Les faits sont là. Documentés. Répétés. Indiscutables. Et pourtant ce qui me frappe ce n’est pas seulement la violence insoutenable ou les dérives en cours. C’est le silence.
Le silence de personnes informées.
Le silence de personnes qui savent.
Le silence de personnes qui hier encore ou aujourd’hui d’ailleurs ont une parole pour des banalités.
Ce silence-là n’est pas une absence.
C’est un choix.
Le silence est un choix.
Pendant longtemps j’ai cru que le silence pouvait être une forme de sagesse. Je l’ai même défendu y compris à mon insu. Par habitude. Par protection. Par déformation traumatique aussi. Se taire pour moi c’était éviter l’escalade, ne pas jeter d’huile sur le feu, rester à l’abri, rester correcte.
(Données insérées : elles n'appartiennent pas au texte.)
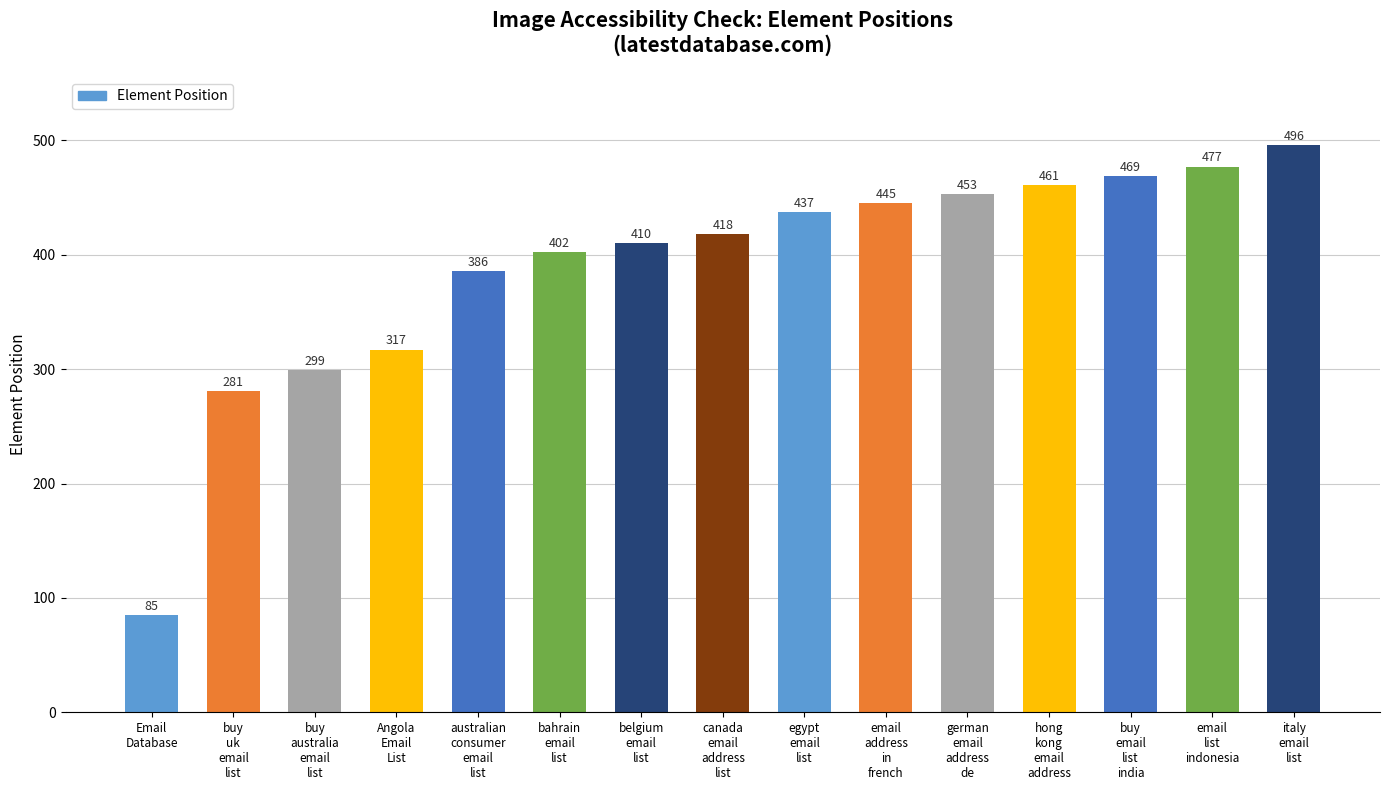

What is the label of the 7th bar from the right?

egypt
email
list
J’ai confondu le silence avec la paix.
Aujourd’hui je comprends autre chose. Le silence ne protège pas. Il laisse faire.
Se taire quand la situation est grave, quand on sait que d’autres souffrent ce n’est pas rester neutre. La neutralité n’existe pas dans les moments de bascule. Ne rien dire c’est accepter que l’inacceptable devienne la norme.
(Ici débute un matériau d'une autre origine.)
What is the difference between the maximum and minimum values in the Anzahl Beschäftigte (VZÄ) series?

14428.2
Le silence arrange. Il évite de se positionner. Il évite de perdre des soutiens, d’être catalogué, d’être attaqué. Il évite surtout de se sentir responsable.
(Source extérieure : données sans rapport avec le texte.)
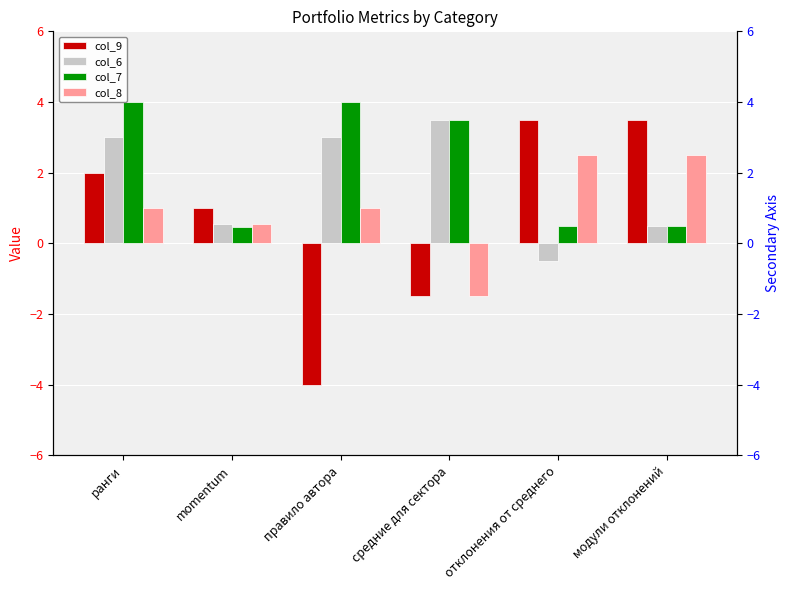

What is the sum of the col_9 values at momentum and средние для сектора?

-0.5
Mais ce confort a un prix car le silence ne suspend pas la violence il la déplace. Il la concentre sur ceux qui n’ont déjà plus de voix. Il isole. Il fait porter le poids à quelques-uns pendant que d’autres regardent ailleurs.
Attention il y a évidemment des silences qui sont nécessaires. Des silences de deuil, de recul, de réparation intérieure mais il y a aussi des silences qui blessent. Des silences qui trahissent. Des silences qui fabriquent de la souffrance collective.
Je ne crois plus que le silence soit une vertu en soi. Je crois qu’il faut l’interroger. Toujours.
Parce que se taire n’est jamais un geste vide. C’est une posture.
Et souvent c’est une façon de choisir sans l’assumer.